D-Day Invasion
On the File menu, click Print to print the information.
D-Day Invasion
IV. The Invasion Begins

A storm forced postponement to June 6, so it was just before midnight on June 5 that more than 20,000 Allied airborne troops parachuted into France. Their mission was to seize and hold the bridges and roads the Germans could use to move to the battlefields once the great amphibious maneuvers began. The British airborne landed on the left of the invasion area; the American on the right. Both drops suffered from scattering, particularly of the U.S. paratroopers, because of enemy ground fire and a lack of navigational aids. The troops had to locate one another and then move and fight in small groups, many unrelated by unit, rather than in organized battle formations as planned. The one advantage of this scattering was that it confused the enemy, who had great difficulty determining the size and scope of the invading force. By the end of D-Day, the exits from the beaches and the entrances to the battle area were both held by the Allies.

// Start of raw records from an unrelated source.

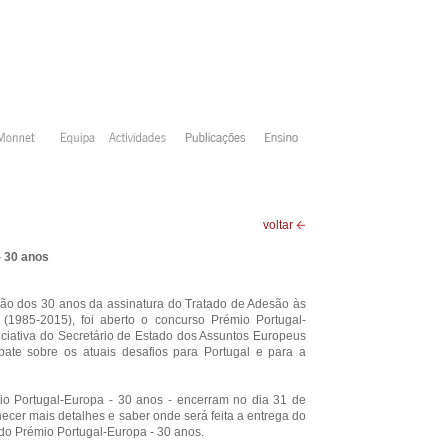
voltar
- 30 anos
o dos 30 anos da assinatura do Tratado de Adesão às
1985-2015), foi aberto o concurso Prémio Portugal-
iciativa do Secretário de Estado dos Assuntos Europeus
bate sobre os atuais desafios para Portugal e para a
io Portugal-Europa - 30 anos - encerram no dia 31 de
cer mais detalhes e saber onde será feita a entrega do
do Prémio Portugal-Europa - 30 anos.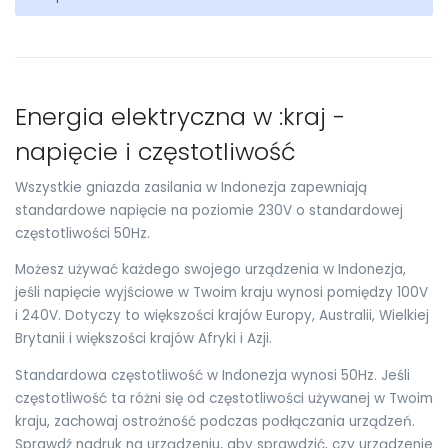
Energia elektryczna w :kraj -
napięcie i częstotliwość
Wszystkie gniazda zasilania w Indonezja zapewniają
standardowe napięcie na poziomie 230V o standardowej
częstotliwości 50Hz.
Możesz używać każdego swojego urządzenia w Indonezja,
jeśli napięcie wyjściowe w Twoim kraju wynosi pomiędzy 100V
i 240V. Dotyczy to większości krajów Europy, Australii, Wielkiej
Brytanii i większości krajów Afryki i Azji.
Standardowa częstotliwość w Indonezja wynosi 50Hz. Jeśli
częstotliwość ta różni się od częstotliwości używanej w Twoim
kraju, zachowaj ostrożność podczas podłączania urządzeń.
Sprawdź nadruk na urządzeniu, aby sprawdzić, czy urządzenie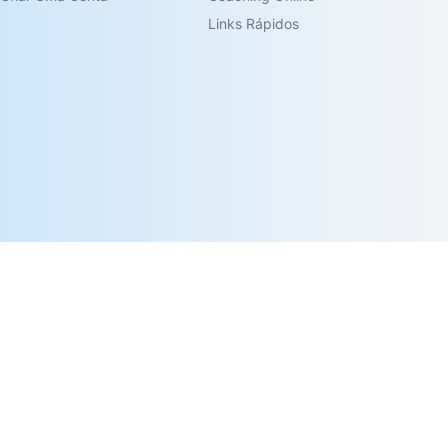
Links Rápidos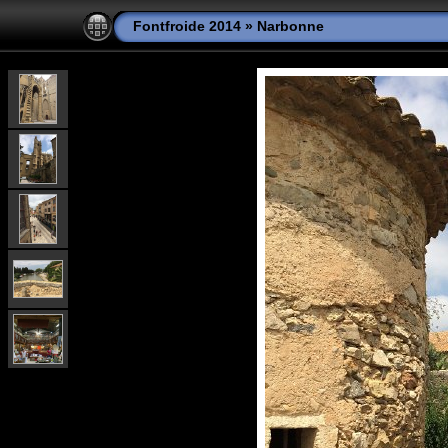
Fontfroide 2014
»
Narbonne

The assault beaches were named, from west to east, Utah, Omaha, Gold, Juno, and Sword. The Americans landed at Omaha and Utah, the Canadians at Juno, and the British at Gold and Sword. America’s forces included the 1st, 4th, and 29th Infantry Divisions, and the 82nd and 101st Airborne Divisions. The British sent their 3rd and 50th Infantry Divisions and 6th Airborne Division, while the Canadians used their 3rd Infantry Division. Shortly after 6 am the invasion rolled ashore. At Sword, Gold, and Utah, enemy resistance was relatively light, and the Allied forces had considerable success; on Utah Beach, for example, U.S. soldiers moved rapidly up roadways leading from the beach to join some of the airborne troops.

At Juno, meanwhile, the invading Canadians faced a beach littered with partially submerged obstacles. Landing craft were forced to feel their way in. The troops waded ashore and zigzagged through the obstacles, but German mines took a heavy toll. In the first hour of the invasion at Juno, 50 percent of the Canadian assault team members became casualties.

The savagery peaked at Omaha Beach, the largest of the Overlord assault areas, where the Germans had built formidable defenses and heavily mined the waters and the sand. Their weapons were fixed to cover the beach with spraying fire from three directions. Omaha was designed to be a killing zone.

West of Omaha beach, a promontory known as Pointe du Hoc jutted into the English Channel. The promontory provided an elevated vantage point from which huge German guns could fire upon both Omaha and Utah beaches. Intelligence and photo reconnaissance had identified six 155-mm guns in casemates (defensive structures made of concrete) on the point. The Allied command knew Omaha was the key to the fate of the landings.

The task of neutralizing the German guns fell to the U.S. Army Second Ranger Battalion. Three companies landed at Pointe du Hoc at 7:10 am and began scaling the cliffs to engage the Germans on top in a heavy firefight. Within minutes of the landing the first Ranger was up the cliff; then the others fought their way in small groups to the casemates, only to find the 155-mm guns removed. The Rangers moved forward, sending a two-man patrol down a narrow road leading south, where they discovered some guns 500 yards from the crewmates. The two Americans quickly put the guns out of action with special thermite grenades, handheld incendiary devices that soldiers used to destroy equipment. Shortly after 9 am the Army Rangers on Pointe du Hoc had accomplished their mission. The cost was half their fighting force.

At Omaha Beach itself everything went wrong. Most of the tanks launched to support the infantry sank. With few exceptions, units did not land where planned because strong winds and tidal currents had scattered the boats in all directions. Throughout the landing the formidable German defensive positions showered deadly fire upon the ranks of invading Americans. Bodies and damaged craft littered the sand. Men seeking refuge behind obstacles pondered the deadly sprint across the beach to the seawall, which offered at last some protection at the base of the cliff.

At 8:30 am all Allied landings ceased at Omaha. The force on the beach was on its own. Slowly, in small groups, the troops scaled the cliffs. Navy destroyers sailed in, scraping bottom in the shallow water and blasting away point-blank at the German fortifications. By noon enemy fire had decreased noticeably as the German defensive positions were taken from the rear. By nightfall the Americans—who had suffered about 2,400 dead and wounded at Omaha—held positions nowhere near the planned objectives but they did have a toehold on the beach. In 18 harrowing hours, the walls of Hitler’s Fortress Europe had been breached.

The fighting continued after D-Day, but the Nazis were doomed. Rommel knew it. On June 17, less than two weeks after the invasion began he returned to Germany. Once Hitler’s favorite general, Rommel felt that he could be candid and direct when so many lives were at stake. He tried to persuade Hitler that the end of the war was inevitable and that the only justifiable course, for the sake of Germany, was to seek a negotiated surrender. Hitler would hear none of it. On the contrary, he came to regard Rommel as a traitor. In October, implicated in a plot to kill Hitler and faced with court-martial and almost certain execution, Rommel committed suicide.